**INFORMATION**
::::
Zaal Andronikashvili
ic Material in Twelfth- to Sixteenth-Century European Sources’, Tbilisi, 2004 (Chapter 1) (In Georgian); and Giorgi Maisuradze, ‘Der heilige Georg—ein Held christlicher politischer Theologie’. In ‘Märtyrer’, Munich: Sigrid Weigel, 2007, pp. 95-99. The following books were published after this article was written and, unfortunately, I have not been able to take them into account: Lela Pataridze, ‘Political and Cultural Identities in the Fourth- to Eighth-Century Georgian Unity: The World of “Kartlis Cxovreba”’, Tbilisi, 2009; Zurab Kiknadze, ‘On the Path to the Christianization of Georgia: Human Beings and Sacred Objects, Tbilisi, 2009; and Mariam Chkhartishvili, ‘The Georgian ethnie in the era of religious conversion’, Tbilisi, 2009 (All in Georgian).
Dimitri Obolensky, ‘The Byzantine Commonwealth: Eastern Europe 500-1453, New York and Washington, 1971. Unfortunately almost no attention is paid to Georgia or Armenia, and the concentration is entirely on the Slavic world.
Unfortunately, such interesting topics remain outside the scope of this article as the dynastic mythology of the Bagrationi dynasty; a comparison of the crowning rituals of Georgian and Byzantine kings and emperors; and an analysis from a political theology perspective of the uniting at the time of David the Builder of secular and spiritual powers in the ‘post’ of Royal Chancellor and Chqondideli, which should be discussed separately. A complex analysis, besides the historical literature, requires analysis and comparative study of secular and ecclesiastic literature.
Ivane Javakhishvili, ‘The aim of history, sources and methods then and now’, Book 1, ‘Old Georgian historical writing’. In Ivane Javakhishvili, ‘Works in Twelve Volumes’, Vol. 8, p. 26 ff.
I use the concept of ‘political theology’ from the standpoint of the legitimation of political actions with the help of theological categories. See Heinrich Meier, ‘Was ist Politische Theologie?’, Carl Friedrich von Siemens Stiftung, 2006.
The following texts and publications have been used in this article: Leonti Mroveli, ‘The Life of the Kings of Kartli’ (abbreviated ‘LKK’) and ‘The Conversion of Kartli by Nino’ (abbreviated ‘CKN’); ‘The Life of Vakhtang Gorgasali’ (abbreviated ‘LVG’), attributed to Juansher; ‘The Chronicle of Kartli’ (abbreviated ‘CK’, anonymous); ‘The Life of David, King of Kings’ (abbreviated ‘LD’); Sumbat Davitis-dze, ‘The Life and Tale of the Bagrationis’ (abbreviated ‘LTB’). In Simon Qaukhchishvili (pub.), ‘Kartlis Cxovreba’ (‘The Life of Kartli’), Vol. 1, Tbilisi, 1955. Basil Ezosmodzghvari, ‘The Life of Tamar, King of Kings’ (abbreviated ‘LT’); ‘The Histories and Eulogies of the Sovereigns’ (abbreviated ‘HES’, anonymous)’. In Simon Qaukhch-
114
::::
**TASK**
Copy out precisely those lines which run from the one containing "I use the concept" to the end of the material.

**TASK OUTPUT**
I use the concept of ‘political theology’ from the standpoint of the legitimation of political actions with the help of theological categories. See Heinrich Meier, ‘Was ist Politische Theologie?’, Carl Friedrich von Siemens Stiftung, 2006.
The following texts and publications have been used in this article: Leonti Mroveli, ‘The Life of the Kings of Kartli’ (abbreviated ‘LKK’) and ‘The Conversion of Kartli by Nino’ (abbreviated ‘CKN’); ‘The Life of Vakhtang Gorgasali’ (abbreviated ‘LVG’), attributed to Juansher; ‘The Chronicle of Kartli’ (abbreviated ‘CK’, anonymous); ‘The Life of David, King of Kings’ (abbreviated ‘LD’); Sumbat Davitis-dze, ‘The Life and Tale of the Bagrationis’ (abbreviated ‘LTB’). In Simon Qaukhchishvili (pub.), ‘Kartlis Cxovreba’ (‘The Life of Kartli’), Vol. 1, Tbilisi, 1955. Basil Ezosmodzghvari, ‘The Life of Tamar, King of Kings’ (abbreviated ‘LT’); ‘The Histories and Eulogies of the Sovereigns’ (abbreviated ‘HES’, anonymous)’. In Simon Qaukhch-
114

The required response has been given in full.